**Entries shown**
________________
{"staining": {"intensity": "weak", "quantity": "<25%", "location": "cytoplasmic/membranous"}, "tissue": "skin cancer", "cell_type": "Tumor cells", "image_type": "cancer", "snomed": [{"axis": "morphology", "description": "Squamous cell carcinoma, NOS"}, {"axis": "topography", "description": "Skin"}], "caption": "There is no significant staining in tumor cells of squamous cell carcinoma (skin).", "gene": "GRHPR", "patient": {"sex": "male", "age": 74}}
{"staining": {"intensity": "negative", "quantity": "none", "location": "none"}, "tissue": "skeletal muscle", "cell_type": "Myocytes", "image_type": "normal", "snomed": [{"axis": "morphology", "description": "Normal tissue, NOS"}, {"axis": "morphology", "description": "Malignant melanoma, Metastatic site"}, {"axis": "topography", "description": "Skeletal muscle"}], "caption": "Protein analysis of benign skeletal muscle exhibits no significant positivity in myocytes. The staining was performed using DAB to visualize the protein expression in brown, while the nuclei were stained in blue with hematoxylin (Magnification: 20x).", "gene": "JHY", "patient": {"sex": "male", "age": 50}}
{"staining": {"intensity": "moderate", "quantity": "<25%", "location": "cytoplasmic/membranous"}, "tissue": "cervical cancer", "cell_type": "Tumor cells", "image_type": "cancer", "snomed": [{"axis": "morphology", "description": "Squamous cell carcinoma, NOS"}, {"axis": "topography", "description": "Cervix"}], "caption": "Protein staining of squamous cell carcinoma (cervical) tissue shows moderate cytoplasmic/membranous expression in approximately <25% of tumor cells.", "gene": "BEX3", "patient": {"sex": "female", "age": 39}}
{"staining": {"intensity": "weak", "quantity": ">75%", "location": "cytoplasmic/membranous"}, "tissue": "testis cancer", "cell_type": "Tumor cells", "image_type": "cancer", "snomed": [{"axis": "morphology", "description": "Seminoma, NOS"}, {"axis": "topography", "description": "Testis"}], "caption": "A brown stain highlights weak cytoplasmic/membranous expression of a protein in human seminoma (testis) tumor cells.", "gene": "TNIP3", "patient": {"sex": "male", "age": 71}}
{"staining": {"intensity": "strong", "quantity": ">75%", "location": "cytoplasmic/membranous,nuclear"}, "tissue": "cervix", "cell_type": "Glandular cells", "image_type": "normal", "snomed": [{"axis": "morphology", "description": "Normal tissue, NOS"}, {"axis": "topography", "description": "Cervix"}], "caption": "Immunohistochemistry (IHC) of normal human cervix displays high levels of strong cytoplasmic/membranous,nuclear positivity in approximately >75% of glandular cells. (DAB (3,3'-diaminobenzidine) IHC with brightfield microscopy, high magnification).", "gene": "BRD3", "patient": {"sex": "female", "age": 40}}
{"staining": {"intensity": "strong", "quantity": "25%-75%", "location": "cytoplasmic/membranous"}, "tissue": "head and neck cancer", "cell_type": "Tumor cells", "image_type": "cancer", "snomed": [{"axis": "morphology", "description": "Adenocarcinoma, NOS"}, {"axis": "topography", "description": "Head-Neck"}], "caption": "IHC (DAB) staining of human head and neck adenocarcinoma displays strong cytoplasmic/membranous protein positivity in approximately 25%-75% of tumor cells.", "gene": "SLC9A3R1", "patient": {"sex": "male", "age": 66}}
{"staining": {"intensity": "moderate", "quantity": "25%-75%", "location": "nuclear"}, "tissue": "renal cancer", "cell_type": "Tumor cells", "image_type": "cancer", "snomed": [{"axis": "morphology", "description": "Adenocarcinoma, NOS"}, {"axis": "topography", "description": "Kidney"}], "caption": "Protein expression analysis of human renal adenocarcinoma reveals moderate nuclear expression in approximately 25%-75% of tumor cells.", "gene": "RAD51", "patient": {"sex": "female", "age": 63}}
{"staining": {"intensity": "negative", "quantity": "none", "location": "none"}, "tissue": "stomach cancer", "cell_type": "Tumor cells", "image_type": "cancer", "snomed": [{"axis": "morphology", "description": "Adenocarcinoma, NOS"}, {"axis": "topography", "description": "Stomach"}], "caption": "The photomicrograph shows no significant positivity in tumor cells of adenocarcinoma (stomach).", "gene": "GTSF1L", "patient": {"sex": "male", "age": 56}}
________________
**Task**
Top to bottom, set down the whole listing exactly.

**Finished exercise**
{"staining": {"intensity": "weak", "quantity": "<25%", "location": "cytoplasmic/membranous"}, "tissue": "skin cancer", "cell_type": "Tumor cells", "image_type": "cancer", "snomed": [{"axis": "morphology", "description": "Squamous cell carcinoma, NOS"}, {"axis": "topography", "description": "Skin"}], "caption": "There is no significant staining in tumor cells of squamous cell carcinoma (skin).", "gene": "GRHPR", "patient": {"sex": "male", "age": 74}}
{"staining": {"intensity": "negative", "quantity": "none", "location": "none"}, "tissue": "skeletal muscle", "cell_type": "Myocytes", "image_type": "normal", "snomed": [{"axis": "morphology", "description": "Normal tissue, NOS"}, {"axis": "morphology", "description": "Malignant melanoma, Metastatic site"}, {"axis": "topography", "description": "Skeletal muscle"}], "caption": "Protein analysis of benign skeletal muscle exhibits no significant positivity in myocytes. The staining was performed using DAB to visualize the protein expression in brown, while the nuclei were stained in blue with hematoxylin (Magnification: 20x).", "gene": "JHY", "patient": {"sex": "male", "age": 50}}
{"staining": {"intensity": "moderate", "quantity": "<25%", "location": "cytoplasmic/membranous"}, "tissue": "cervical cancer", "cell_type": "Tumor cells", "image_type": "cancer", "snomed": [{"axis": "morphology", "description": "Squamous cell carcinoma, NOS"}, {"axis": "topography", "description": "Cervix"}], "caption": "Protein staining of squamous cell carcinoma (cervical) tissue shows moderate cytoplasmic/membranous expression in approximately <25% of tumor cells.", "gene": "BEX3", "patient": {"sex": "female", "age": 39}}
{"staining": {"intensity": "weak", "quantity": ">75%", "location": "cytoplasmic/membranous"}, "tissue": "testis cancer", "cell_type": "Tumor cells", "image_type": "cancer", "snomed": [{"axis": "morphology", "description": "Seminoma, NOS"}, {"axis": "topography", "description": "Testis"}], "caption": "A brown stain highlights weak cytoplasmic/membranous expression of a protein in human seminoma (testis) tumor cells.", "gene": "TNIP3", "patient": {"sex": "male", "age": 71}}
{"staining": {"intensity": "strong", "quantity": ">75%", "location": "cytoplasmic/membranous,nuclear"}, "tissue": "cervix", "cell_type": "Glandular cells", "image_type": "normal", "snomed": [{"axis": "morphology", "description": "Normal tissue, NOS"}, {"axis": "topography", "description": "Cervix"}], "caption": "Immunohistochemistry (IHC) of normal human cervix displays high levels of strong cytoplasmic/membranous,nuclear positivity in approximately >75% of glandular cells. (DAB (3,3'-diaminobenzidine) IHC with brightfield microscopy, high magnification).", "gene": "BRD3", "patient": {"sex": "female", "age": 40}}
{"staining": {"intensity": "strong", "quantity": "25%-75%", "location": "cytoplasmic/membranous"}, "tissue": "head and neck cancer", "cell_type": "Tumor cells", "image_type": "cancer", "snomed": [{"axis": "morphology", "description": "Adenocarcinoma, NOS"}, {"axis": "topography", "description": "Head-Neck"}], "caption": "IHC (DAB) staining of human head and neck adenocarcinoma displays strong cytoplasmic/membranous protein positivity in approximately 25%-75% of tumor cells.", "gene": "SLC9A3R1", "patient": {"sex": "male", "age": 66}}
{"staining": {"intensity": "moderate", "quantity": "25%-75%", "location": "nuclear"}, "tissue": "renal cancer", "cell_type": "Tumor cells", "image_type": "cancer", "snomed": [{"axis": "morphology", "description": "Adenocarcinoma, NOS"}, {"axis": "topography", "description": "Kidney"}], "caption": "Protein expression analysis of human renal adenocarcinoma reveals moderate nuclear expression in approximately 25%-75% of tumor cells.", "gene": "RAD51", "patient": {"sex": "female", "age": 63}}
{"staining": {"intensity": "negative", "quantity": "none", "location": "none"}, "tissue": "stomach cancer", "cell_type": "Tumor cells", "image_type": "cancer", "snomed": [{"axis": "morphology", "description": "Adenocarcinoma, NOS"}, {"axis": "topography", "description": "Stomach"}], "caption": "The photomicrograph shows no significant positivity in tumor cells of adenocarcinoma (stomach).", "gene": "GTSF1L", "patient": {"sex": "male", "age": 56}}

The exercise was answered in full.